#### [Objective]
Recast every line of the material below as a JSON list of strings, one string per line, with blank lines omitted. Leave the pictures out of your answer.

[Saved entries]
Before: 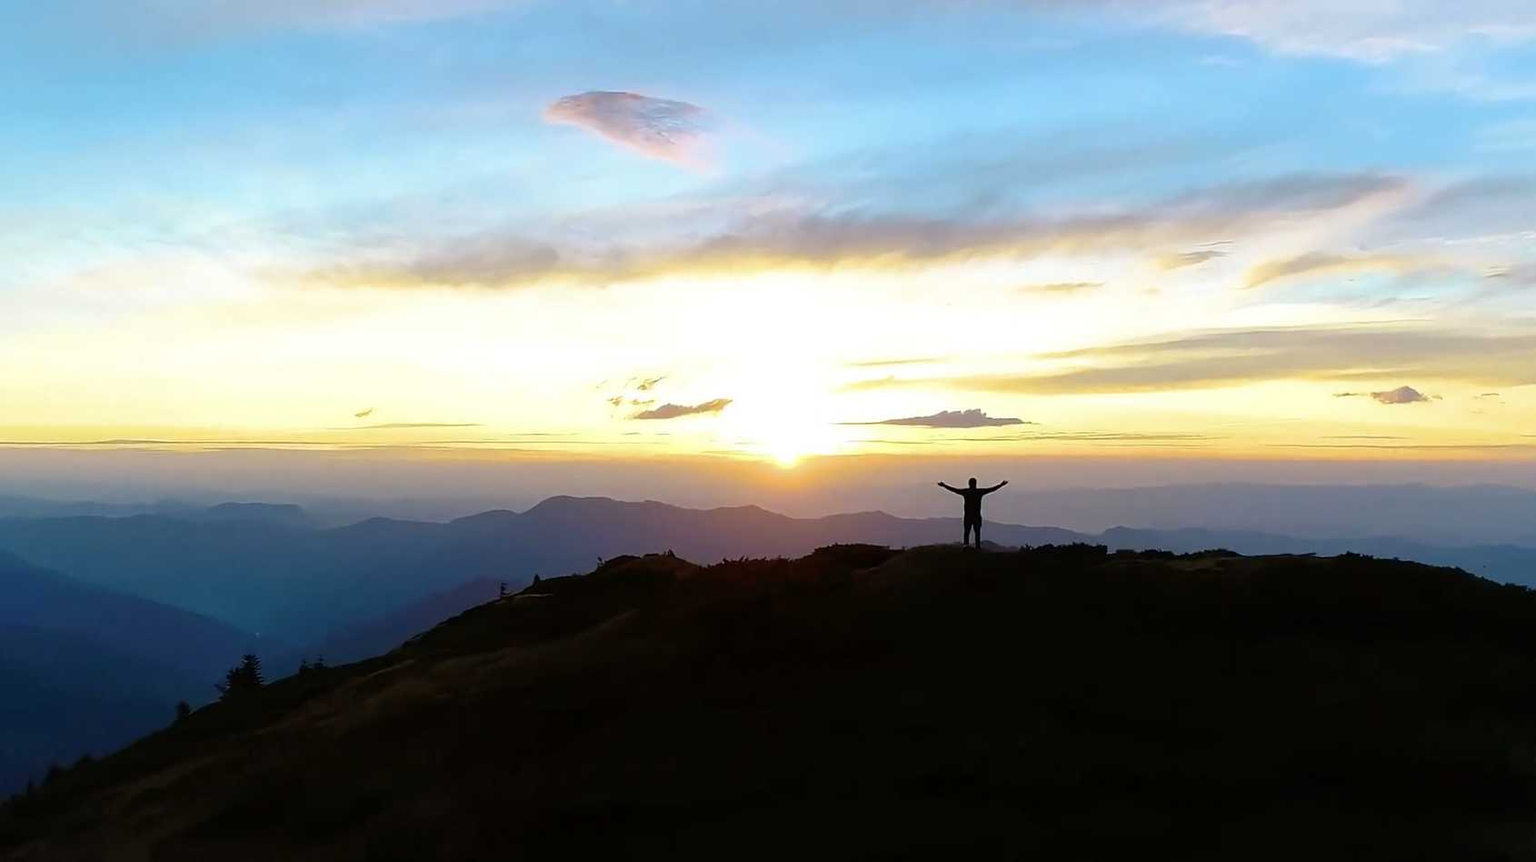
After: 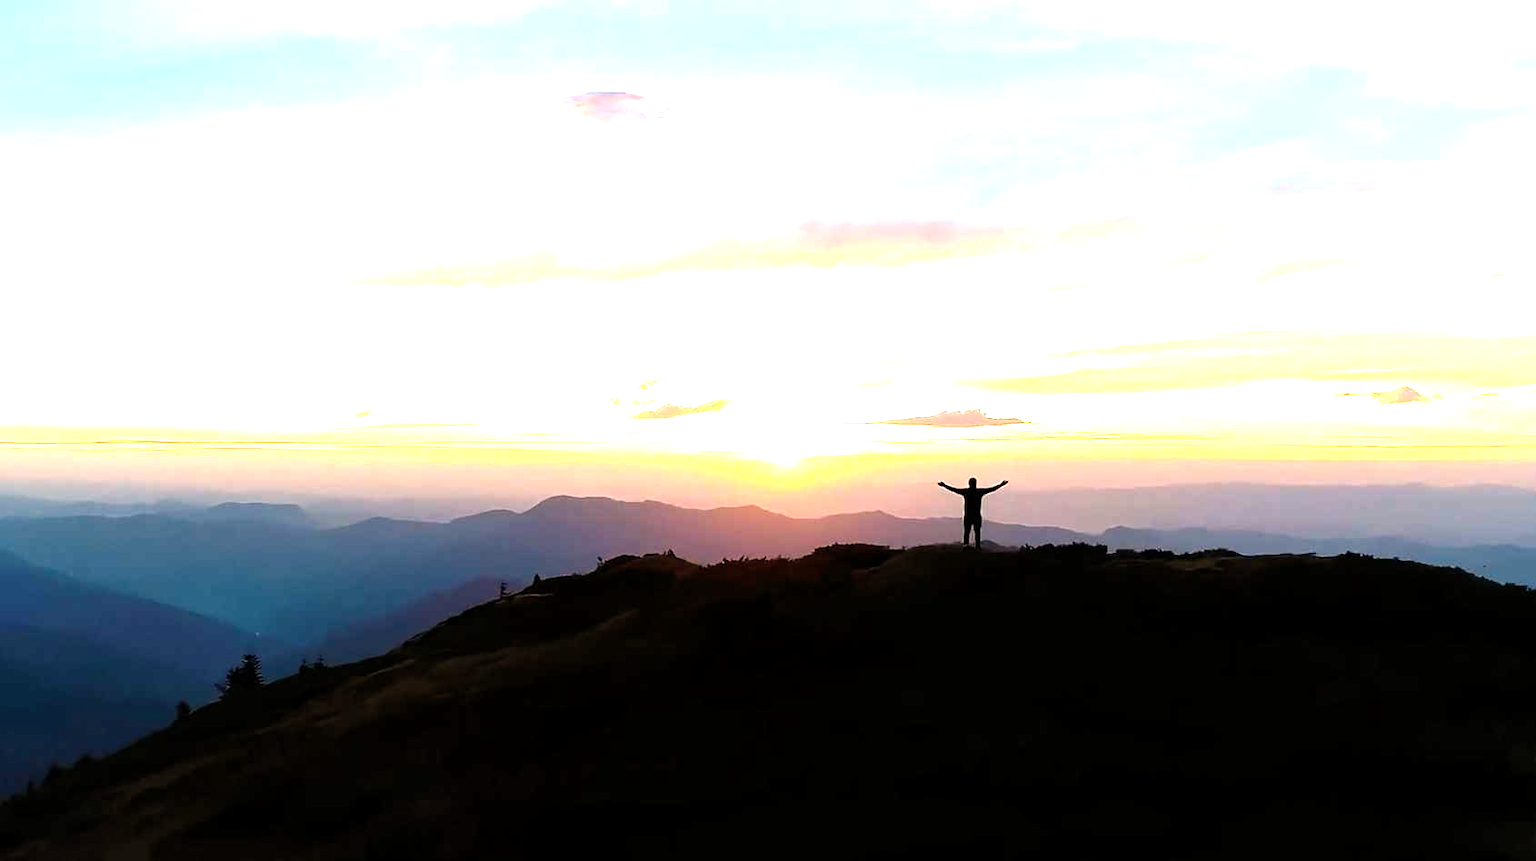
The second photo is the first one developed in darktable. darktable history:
levels: levels [0.012, 0.367, 0.697]
white balance: red 1.127, blue 0.943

#### [Exercise output]
[
  "Before: ",
  "After: ",
  "The second photo is the first one developed in darktable. darktable history:",
  "levels: levels [0.012, 0.367, 0.697]",
  "white balance: red 1.127, blue 0.943"
]